To listen to House Democrats' — and Liz Cheney's and Adam Kinzinger's, but I repeat myself — shrieks of hysteria from the opening nights of the Jan. 6 House Select Committee dais is to hearken back to the Soviet-era show trials of yesteryear. Vladimir Lenin, as the veteran conservative commentator Roger Kimball reminds us, referred to them as "model trials," wherein the "aim isn't to discover the truth — which was supposedly already known — but to stage a propagandist exhibition."
For Democrats, the aim of the Jan. 6 Select Committee's "propagandist exhibition" is twofold: First, to attempt (in vain) to distract a besieged citizenry from the myriad problems now tearing asunder the country, under their leadership, in this midterm election year; and second, to lay the foundation for a Justice Department indictment against the 45th president that could hamstring his efforts to seek a second term come 2024.
To anyone paying even a modicum of attention — and I'd recommend no more than that — to the committee's theatrics, it is obvious that the game is rigged. Consider as but one data point how Cheney, who will be looking for a new job come January, deliberately edited Donald Trump's "Stop the Steal" exhortation from that fateful rally so as to omit the fact that he urged his supporters to make their way to the Capitol "peacefully and patriotically."
Or how about the fact that the committee has thus far made no effort to subpoena the families of the roughly 800 people who have been arrested — and sometimes placed in solitary confinement, per columnist Julie Kelly's exceptional reporting — for wandering in and traipsing around the Capitol, often shepherded right in by Capitol Police? Curious, that. A legitimate committee interested in investigation and arriving at the truth would surely want to call some of those families as witnesses. Perhaps that hypothetical legitimate committee would also be interested in hearing from the family of Ashli Babbitt, the Air Force veteran fatally shot on that day by a subsequently exonerated Capitol Police officer. Alas.
Instead, to take Democrats at their word — an always-dubious endeavor — is to believe that Jan. 6, 2021, represented the closest thing to an "insurrection" since the Confederate attack on Fort Sumter in April 1861. To be sure, some — a very small minority — of the protesters who made their way into the Capitol on that day did so with malicious intent. And that very small minority should be prosecuted to the fullest extent of the law. But as a whole, Jan. 6, 2021, looks something like a limper version of the Whiskey Rebellion of the 1790s, which amounts to no more than an asterisk in the high school history textbooks.

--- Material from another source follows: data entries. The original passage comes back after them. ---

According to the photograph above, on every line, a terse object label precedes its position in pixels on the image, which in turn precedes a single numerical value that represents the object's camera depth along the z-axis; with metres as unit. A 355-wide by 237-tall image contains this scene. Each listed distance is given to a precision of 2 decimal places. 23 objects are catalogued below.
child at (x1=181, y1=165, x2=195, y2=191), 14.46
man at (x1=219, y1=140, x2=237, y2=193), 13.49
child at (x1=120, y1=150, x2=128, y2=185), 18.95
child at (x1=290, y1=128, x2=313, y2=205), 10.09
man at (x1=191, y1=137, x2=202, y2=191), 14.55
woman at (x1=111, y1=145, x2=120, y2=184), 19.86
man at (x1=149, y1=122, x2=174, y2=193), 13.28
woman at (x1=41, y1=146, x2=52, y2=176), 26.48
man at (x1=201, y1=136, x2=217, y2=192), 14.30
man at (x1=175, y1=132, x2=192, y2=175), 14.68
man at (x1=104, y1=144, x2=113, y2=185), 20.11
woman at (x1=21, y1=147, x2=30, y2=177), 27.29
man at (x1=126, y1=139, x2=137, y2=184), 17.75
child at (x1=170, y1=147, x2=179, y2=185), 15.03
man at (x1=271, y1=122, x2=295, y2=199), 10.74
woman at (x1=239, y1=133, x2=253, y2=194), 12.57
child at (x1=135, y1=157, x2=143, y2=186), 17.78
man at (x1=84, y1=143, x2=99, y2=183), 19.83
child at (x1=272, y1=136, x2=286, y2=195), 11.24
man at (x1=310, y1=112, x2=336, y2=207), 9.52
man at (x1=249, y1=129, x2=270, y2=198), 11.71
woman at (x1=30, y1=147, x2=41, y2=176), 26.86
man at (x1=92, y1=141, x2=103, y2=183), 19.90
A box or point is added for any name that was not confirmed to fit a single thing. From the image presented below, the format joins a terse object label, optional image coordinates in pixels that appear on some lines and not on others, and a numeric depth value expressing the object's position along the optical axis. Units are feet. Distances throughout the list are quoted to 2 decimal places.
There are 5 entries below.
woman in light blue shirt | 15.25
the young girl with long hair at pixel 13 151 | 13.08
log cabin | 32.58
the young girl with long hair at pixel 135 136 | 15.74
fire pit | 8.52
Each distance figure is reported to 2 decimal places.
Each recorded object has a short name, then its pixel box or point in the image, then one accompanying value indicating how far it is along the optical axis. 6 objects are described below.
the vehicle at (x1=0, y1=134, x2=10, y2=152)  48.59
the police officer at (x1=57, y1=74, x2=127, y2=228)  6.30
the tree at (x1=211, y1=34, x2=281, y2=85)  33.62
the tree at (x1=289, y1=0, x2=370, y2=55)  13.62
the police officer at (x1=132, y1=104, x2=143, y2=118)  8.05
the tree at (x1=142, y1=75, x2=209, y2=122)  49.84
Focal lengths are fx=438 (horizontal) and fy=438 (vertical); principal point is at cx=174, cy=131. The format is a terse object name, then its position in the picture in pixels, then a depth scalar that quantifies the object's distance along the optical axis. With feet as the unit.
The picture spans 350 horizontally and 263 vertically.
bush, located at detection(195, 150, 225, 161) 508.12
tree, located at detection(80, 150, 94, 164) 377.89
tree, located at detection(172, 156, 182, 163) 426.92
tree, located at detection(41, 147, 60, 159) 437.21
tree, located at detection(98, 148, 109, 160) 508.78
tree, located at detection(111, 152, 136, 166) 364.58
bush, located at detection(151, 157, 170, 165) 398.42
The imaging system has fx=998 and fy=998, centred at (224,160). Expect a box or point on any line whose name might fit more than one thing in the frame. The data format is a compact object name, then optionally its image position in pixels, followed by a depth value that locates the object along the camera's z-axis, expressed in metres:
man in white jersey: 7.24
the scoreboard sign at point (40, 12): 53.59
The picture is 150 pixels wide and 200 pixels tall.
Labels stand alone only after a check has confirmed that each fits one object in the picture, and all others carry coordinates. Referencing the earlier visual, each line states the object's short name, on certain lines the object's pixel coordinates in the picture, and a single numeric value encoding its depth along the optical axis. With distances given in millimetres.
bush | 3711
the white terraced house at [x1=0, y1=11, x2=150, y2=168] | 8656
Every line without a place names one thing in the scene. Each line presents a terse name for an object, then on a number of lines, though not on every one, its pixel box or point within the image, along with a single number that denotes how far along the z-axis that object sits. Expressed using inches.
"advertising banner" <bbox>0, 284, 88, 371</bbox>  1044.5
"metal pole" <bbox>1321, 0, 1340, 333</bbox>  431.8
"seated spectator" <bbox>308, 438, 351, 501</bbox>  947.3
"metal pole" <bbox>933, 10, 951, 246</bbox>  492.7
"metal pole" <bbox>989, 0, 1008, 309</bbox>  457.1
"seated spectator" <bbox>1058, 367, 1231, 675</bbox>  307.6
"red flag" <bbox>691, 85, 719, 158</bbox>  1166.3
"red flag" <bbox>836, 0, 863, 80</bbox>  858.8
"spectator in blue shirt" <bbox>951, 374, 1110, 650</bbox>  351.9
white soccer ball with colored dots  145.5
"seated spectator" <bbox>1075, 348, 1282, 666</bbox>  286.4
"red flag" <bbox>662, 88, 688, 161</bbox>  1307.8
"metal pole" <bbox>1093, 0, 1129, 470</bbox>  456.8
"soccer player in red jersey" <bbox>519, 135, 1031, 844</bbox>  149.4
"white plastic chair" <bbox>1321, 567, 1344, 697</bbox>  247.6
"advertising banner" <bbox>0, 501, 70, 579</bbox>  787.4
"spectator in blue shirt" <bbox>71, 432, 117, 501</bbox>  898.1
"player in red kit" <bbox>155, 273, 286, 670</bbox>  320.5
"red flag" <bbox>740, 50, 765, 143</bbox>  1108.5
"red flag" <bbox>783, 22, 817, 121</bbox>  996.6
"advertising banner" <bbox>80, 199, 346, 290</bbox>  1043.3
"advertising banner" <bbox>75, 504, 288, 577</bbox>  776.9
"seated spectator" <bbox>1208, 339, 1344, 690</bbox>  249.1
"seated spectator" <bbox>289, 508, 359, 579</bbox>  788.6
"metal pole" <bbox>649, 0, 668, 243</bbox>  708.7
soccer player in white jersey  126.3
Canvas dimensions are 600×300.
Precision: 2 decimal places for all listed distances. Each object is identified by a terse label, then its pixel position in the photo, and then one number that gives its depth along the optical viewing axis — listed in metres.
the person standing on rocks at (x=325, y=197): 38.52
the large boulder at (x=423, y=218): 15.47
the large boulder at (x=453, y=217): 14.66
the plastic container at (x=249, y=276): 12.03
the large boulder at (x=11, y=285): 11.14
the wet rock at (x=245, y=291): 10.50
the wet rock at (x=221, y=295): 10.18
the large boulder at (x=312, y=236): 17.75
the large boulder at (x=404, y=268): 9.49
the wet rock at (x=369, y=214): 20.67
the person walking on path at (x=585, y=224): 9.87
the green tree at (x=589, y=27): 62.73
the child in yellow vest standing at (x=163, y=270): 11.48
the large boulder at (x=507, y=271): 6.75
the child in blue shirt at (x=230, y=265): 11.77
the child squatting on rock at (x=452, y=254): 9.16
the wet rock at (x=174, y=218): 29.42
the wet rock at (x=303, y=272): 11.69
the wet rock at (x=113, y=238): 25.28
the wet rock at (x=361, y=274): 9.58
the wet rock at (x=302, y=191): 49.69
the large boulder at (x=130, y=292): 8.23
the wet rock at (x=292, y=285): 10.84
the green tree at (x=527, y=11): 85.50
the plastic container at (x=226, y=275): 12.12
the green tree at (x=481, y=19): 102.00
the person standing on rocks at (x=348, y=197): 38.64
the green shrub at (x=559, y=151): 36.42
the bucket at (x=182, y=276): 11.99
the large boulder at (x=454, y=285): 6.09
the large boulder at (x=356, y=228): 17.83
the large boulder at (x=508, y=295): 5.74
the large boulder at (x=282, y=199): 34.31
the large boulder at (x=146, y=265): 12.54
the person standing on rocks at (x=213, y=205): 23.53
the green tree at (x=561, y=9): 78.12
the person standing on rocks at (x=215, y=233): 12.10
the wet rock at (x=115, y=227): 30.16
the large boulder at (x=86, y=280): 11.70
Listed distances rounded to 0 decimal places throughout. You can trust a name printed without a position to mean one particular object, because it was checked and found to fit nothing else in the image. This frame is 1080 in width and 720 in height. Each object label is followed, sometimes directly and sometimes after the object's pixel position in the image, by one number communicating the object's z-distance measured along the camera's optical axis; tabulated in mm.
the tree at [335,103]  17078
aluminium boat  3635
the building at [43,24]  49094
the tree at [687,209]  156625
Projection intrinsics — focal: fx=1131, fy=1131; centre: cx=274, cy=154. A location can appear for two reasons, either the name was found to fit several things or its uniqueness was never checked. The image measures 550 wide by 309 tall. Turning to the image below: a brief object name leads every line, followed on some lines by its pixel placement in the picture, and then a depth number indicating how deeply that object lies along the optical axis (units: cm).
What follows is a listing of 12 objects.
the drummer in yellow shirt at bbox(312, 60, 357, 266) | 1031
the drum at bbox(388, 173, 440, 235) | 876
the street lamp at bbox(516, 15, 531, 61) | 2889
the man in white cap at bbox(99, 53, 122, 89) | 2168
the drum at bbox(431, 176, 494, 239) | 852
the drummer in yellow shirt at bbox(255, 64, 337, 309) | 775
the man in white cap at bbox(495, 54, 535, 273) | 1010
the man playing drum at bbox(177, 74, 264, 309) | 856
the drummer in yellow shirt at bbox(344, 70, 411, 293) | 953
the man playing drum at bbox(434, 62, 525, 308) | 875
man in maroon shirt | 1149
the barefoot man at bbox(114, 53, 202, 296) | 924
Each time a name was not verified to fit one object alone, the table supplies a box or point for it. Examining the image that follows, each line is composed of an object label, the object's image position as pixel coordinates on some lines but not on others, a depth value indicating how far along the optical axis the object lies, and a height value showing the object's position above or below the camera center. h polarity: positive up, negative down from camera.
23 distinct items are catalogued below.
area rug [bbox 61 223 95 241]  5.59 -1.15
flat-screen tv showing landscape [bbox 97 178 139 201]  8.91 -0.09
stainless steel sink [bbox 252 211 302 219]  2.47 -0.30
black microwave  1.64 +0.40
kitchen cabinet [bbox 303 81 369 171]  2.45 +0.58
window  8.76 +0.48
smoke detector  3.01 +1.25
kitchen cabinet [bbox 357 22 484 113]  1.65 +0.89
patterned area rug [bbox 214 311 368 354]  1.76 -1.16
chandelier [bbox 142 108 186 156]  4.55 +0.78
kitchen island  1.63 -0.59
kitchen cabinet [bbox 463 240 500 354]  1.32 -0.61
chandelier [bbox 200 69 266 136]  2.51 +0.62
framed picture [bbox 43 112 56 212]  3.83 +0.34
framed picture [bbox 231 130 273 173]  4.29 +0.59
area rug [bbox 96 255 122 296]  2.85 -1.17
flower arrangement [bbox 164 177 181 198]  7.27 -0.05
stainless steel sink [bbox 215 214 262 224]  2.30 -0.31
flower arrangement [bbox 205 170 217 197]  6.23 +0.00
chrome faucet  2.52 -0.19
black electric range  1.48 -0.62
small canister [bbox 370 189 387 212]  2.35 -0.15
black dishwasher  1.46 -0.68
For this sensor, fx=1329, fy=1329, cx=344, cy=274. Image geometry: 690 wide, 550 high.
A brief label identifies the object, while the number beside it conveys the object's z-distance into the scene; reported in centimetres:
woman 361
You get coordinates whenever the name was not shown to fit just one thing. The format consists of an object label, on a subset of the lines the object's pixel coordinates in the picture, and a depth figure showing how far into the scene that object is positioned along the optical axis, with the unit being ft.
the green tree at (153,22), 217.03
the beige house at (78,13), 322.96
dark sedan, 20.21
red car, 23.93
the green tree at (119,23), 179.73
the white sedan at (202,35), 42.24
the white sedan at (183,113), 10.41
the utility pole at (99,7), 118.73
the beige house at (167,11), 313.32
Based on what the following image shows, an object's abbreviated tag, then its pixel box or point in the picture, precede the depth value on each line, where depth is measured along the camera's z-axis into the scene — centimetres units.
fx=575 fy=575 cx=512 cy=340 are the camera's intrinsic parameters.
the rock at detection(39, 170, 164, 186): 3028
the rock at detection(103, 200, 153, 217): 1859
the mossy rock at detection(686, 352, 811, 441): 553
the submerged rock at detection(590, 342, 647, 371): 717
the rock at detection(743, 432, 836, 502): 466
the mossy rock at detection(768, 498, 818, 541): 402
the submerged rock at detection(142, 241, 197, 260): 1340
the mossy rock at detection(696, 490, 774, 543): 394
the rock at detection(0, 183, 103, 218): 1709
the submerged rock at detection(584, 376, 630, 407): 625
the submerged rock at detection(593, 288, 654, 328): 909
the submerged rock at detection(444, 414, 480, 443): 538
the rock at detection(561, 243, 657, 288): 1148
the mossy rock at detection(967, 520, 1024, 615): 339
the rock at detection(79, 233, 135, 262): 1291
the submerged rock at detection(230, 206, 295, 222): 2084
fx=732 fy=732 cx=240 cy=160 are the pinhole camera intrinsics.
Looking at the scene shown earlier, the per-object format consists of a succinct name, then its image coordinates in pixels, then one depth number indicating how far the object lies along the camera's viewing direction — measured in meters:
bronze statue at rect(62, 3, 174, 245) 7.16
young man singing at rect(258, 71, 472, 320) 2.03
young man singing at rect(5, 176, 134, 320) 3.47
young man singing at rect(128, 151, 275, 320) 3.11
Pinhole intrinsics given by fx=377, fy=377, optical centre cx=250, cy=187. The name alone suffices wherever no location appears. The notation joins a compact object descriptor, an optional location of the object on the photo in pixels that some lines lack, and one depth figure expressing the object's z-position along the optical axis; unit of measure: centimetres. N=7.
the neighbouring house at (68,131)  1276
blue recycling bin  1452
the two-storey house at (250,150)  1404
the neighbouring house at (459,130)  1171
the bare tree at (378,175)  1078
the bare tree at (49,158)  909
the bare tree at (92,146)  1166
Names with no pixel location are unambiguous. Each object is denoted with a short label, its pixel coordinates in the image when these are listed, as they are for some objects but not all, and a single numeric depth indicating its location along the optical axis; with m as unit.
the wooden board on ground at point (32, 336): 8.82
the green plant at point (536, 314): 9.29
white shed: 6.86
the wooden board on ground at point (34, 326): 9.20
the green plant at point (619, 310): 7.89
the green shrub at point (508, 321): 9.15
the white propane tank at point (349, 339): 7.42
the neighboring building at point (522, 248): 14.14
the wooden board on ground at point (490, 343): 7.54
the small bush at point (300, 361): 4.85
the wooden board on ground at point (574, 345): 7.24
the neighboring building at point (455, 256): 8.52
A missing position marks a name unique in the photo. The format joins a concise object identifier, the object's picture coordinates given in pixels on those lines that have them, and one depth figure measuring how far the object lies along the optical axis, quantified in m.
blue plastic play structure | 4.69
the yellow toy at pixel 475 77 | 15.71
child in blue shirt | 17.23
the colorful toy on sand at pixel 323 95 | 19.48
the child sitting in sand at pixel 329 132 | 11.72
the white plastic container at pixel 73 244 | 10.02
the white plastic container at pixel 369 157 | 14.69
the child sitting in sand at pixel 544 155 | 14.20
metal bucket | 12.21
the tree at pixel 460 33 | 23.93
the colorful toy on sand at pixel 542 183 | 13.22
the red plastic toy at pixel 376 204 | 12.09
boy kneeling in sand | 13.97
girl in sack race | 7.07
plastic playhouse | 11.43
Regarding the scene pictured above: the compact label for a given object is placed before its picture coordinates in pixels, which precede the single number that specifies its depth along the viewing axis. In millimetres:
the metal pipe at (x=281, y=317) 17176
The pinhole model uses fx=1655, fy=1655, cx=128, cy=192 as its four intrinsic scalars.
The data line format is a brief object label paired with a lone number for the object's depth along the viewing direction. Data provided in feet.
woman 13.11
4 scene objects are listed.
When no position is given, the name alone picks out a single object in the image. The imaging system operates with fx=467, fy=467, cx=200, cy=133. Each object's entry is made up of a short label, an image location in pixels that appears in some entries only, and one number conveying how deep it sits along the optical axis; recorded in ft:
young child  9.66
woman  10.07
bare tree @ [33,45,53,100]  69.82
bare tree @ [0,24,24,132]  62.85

But the Democrats have found their "insurrection" — and they want to make the dreaded Orange Man, conductor of this benighted orchestra, pay for what he has wrought. Or so they tell us.
The Democrats' obsession with the word "insurrection" raises an obvious additional question, though: How might we describe the recent attempt — thankfully aborted at the last moment — by a deranged California man to assassinate Trump-nominated Supreme Court Associate Justice Brett Kavanaugh, following last month's seminal leak of the draft majority opinion in the Dobbs v. Jackson Women's Health Organization abortion case?
Black's Law Dictionary defines an "insurrection" as "a rebellion, or rising of citizens or subjects in resistance to their government." Surely, any sober assessment of the trajectory of events pertaining to the Court's possible overturning of Roe v. Wade — from Chuck Schumer nakedly threatening Justices Kavanaugh and Neil Gorsuch from the Court's steps to the unprecedented Dobbs leak to the now-month and a half of grueling (and illegal) "protests" outside the conservative justices' homes to the closest thing to a high-profile politically motivated assassination in America since Robert F. Kennedy in 1968 — would lead one to conclude that this intimidation campaign against the Court, culminating in a literal assassination plot, amounts to a soft "insurrection."
And it is definitely more of an "insurrection" — more of a straightforward attempt to rebel and implement a coup against our constitutional edifices — than what happened on Jan. 6, 2021.
Nonetheless, after the Senate last month unanimously passed a bill to increase security for the Supreme Court justices in the aftermath of the Dobbs leak, it languished on Speaker Nancy Pelosi's desk. That bill finally passed the House this week — against the repulsive dissenting votes of 27 House Democrats. Alexandria Ocasio-Cortez even openly bragged about her efforts to block the bill's passage. If she had any sense of shame, she'd hide her head in a bag.
On Wednesday, Senate Minority Leader Mitch McConnell issued a statement that concluded with this admonition: "The same Democrats who want to make a national spectacle out of their supposed opposition to political violence will not even call out violence and intimidation from their own side. Let alone fulfill their oaths and put a stop to it." No reasonable observer of our fractious politics can disagree with that bleak assessment. Because for Democrats, what constitutes an actual "insurrection" is merely in the eye of the beholder.